In [1]:
from causality_simulation2 import *

# Add picture of truffula tree

# Part 1

The truffula tree bears fruit every year during summer. Hans, a botanist, wants to know whether the number of fruits that a truffula tree bears affects the neighbouring bee population. Out of 500 trees in his truffula orchard, he carefully records the average daily number of bees that land on each tree, as well as the total number of fruits during the whole fruit-bearing season.

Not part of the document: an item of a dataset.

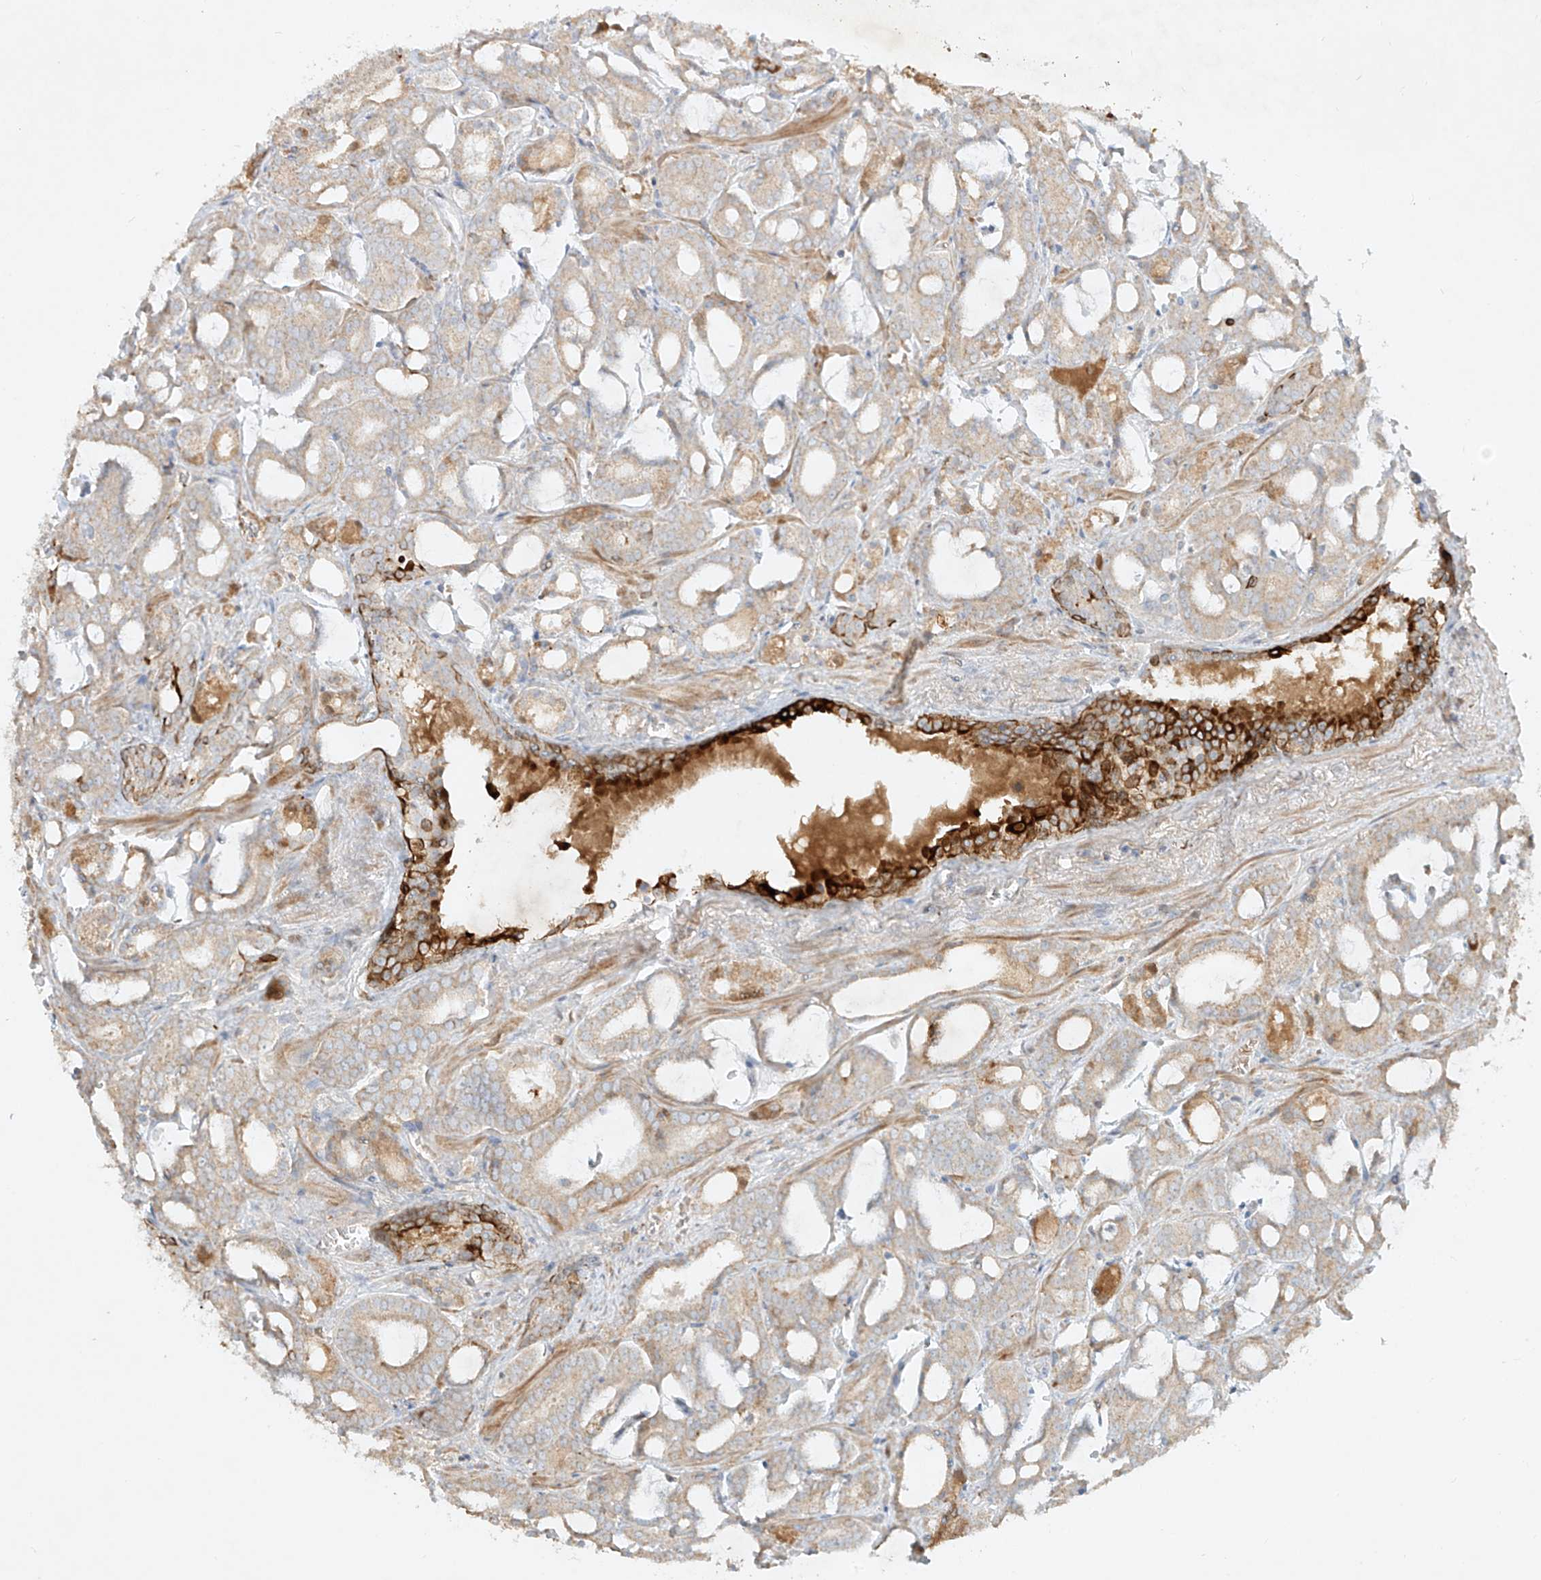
{"staining": {"intensity": "weak", "quantity": ">75%", "location": "cytoplasmic/membranous"}, "tissue": "prostate cancer", "cell_type": "Tumor cells", "image_type": "cancer", "snomed": [{"axis": "morphology", "description": "Adenocarcinoma, High grade"}, {"axis": "topography", "description": "Prostate and seminal vesicle, NOS"}], "caption": "High-magnification brightfield microscopy of prostate cancer stained with DAB (3,3'-diaminobenzidine) (brown) and counterstained with hematoxylin (blue). tumor cells exhibit weak cytoplasmic/membranous expression is present in approximately>75% of cells. (Stains: DAB in brown, nuclei in blue, Microscopy: brightfield microscopy at high magnification).", "gene": "KPNA7", "patient": {"sex": "male", "age": 67}}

Run the following two boxes. In the "Tree Group Assignment" plot, you will see a aerial view of his orchard, where each tree is represented by a blue dot.

In [9]:
x = np.linspace(0, 1000, 50)
y = np.linspace(0, 1000, 50)
grid = np.transpose([np.tile(x, len(y)), np.repeat(y, len(x))])
ids = sorted(np.random.choice(np.arange(50*50), 500))
coords = np.array([grid[i] for i in ids])
init_data = {
    'Longitude': coords[:,0],
    'Latitude': coords[:,1]
}

In [10]:
assignment_observation = {
    'name': 'Observation',
    'samples_str': '1-500'
}
experiment_observation = Experiment(truffula, init_data)
experiment_observation.assignment(config=[assignment_observation], hide_random=True)

Button(description='Randomise assignment', layout=Layout(width='180px'), style=ButtonStyle())

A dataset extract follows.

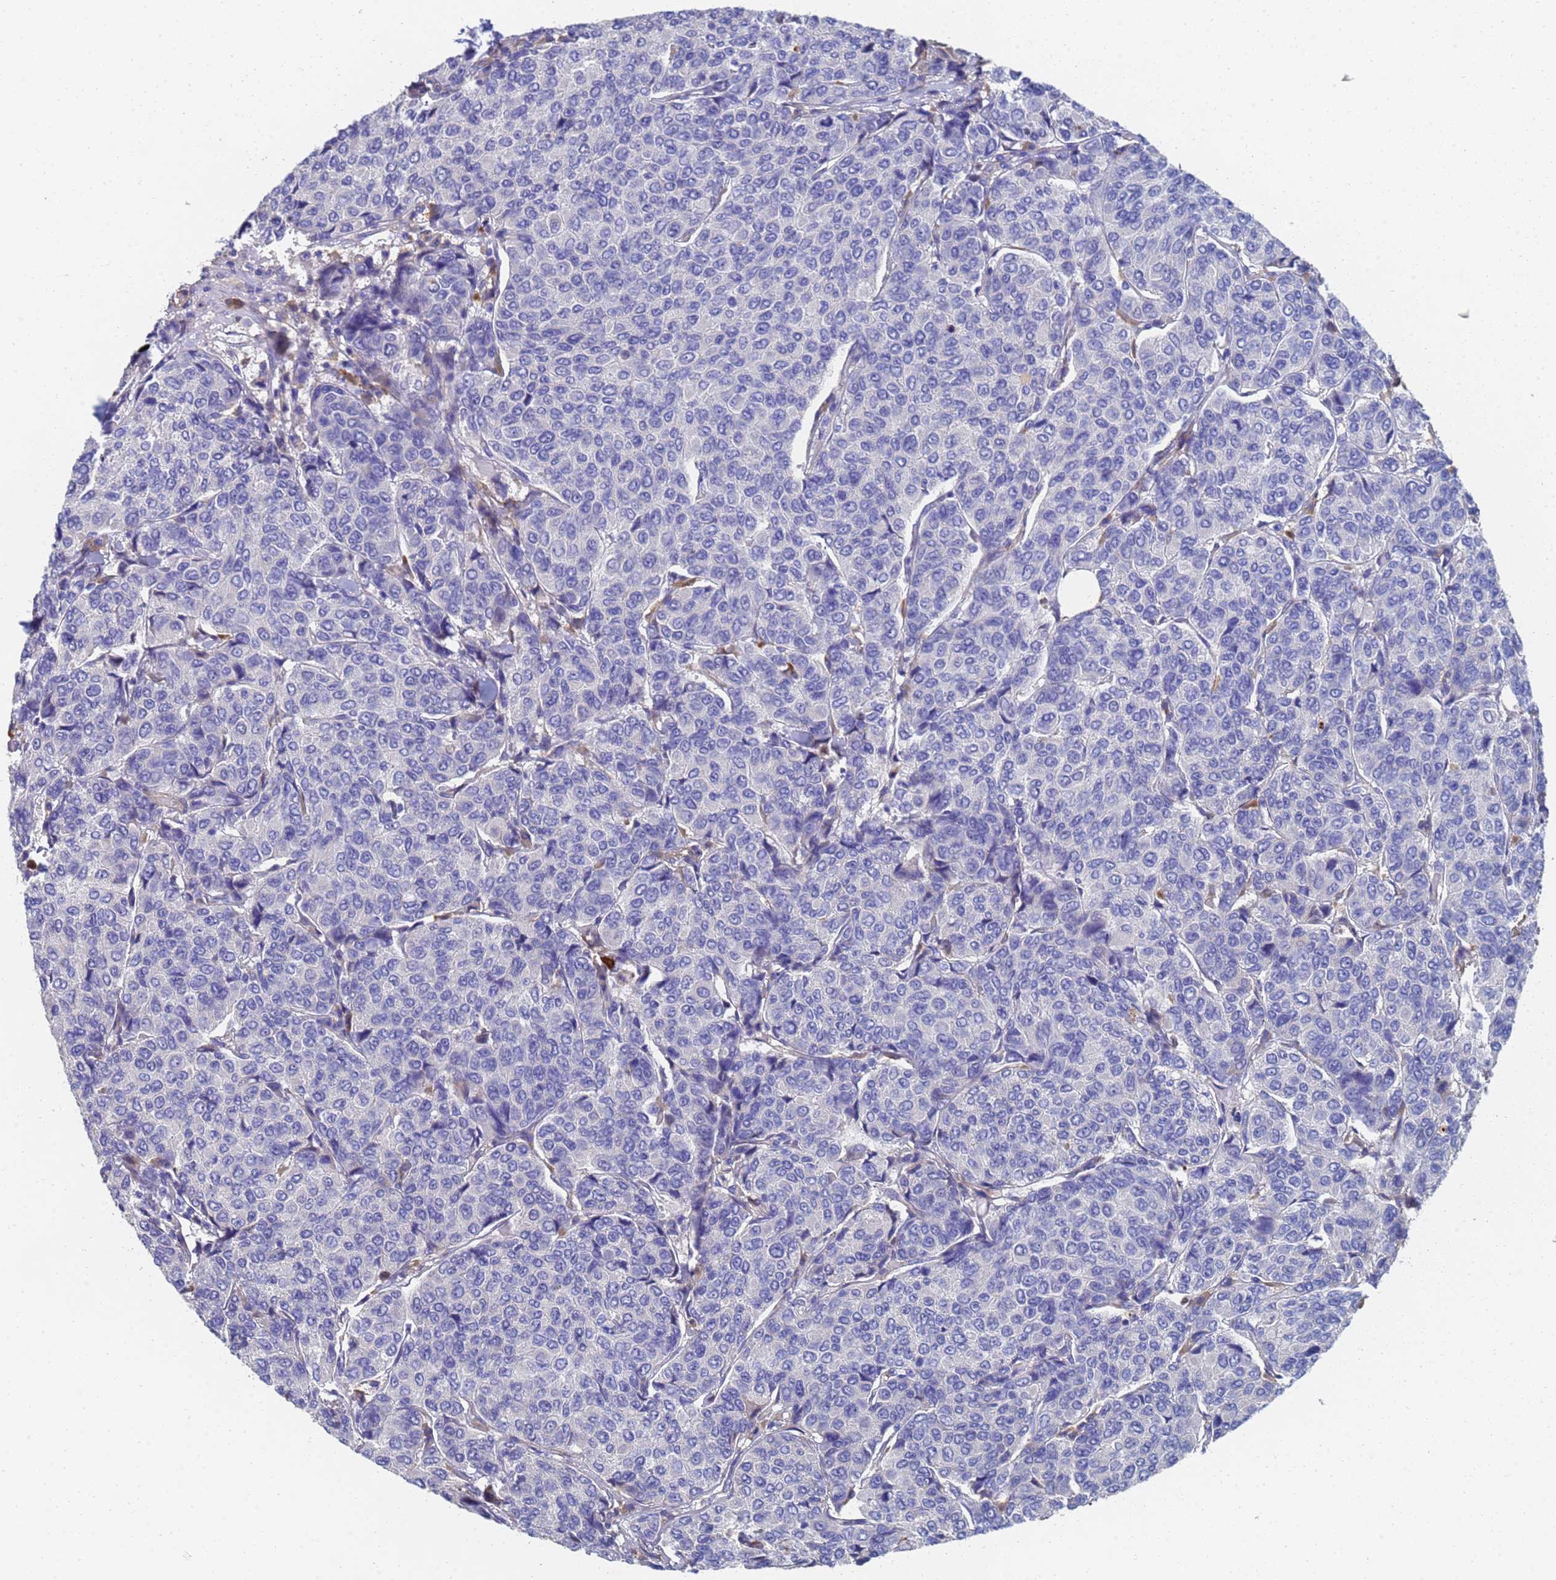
{"staining": {"intensity": "negative", "quantity": "none", "location": "none"}, "tissue": "breast cancer", "cell_type": "Tumor cells", "image_type": "cancer", "snomed": [{"axis": "morphology", "description": "Duct carcinoma"}, {"axis": "topography", "description": "Breast"}], "caption": "A high-resolution photomicrograph shows IHC staining of invasive ductal carcinoma (breast), which exhibits no significant expression in tumor cells.", "gene": "LBX2", "patient": {"sex": "female", "age": 55}}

VBox(children=(HBox(children=(Label(value='Group 1', layout=Layout(width='70px')), Text(value='', description=…

Button(description='Add another group', style=ButtonStyle())

Button(description='Visualise assignment', style=ButtonStyle())

FigureWidget({
    'data': [{'hovertemplate': 'Latitude: %{x} <br>Longitude: %{y} <br>',
              'marker…

Run the following box to see how Hans set up his observational experiment. Note that he is not performing any intervention on the number of bees or the number of fruits. He simply sits back and watches nature unfold.

Click on "Perform experiment" to perform the experiment.

In [11]:
experiment_observation.setting(show=['Number of Bees', 'Number of Fruits'], disable='all')

Label(value='Group name: Observation, 500 samples')

HBox(children=(Label(value='', layout=Layout(width='20px')), Label(value='Number of Bees', layout=Layout(width…

HBox(children=(Label(value='', layout=Layout(width='20px')), Label(value='Number of Fruits', layout=Layout(wid…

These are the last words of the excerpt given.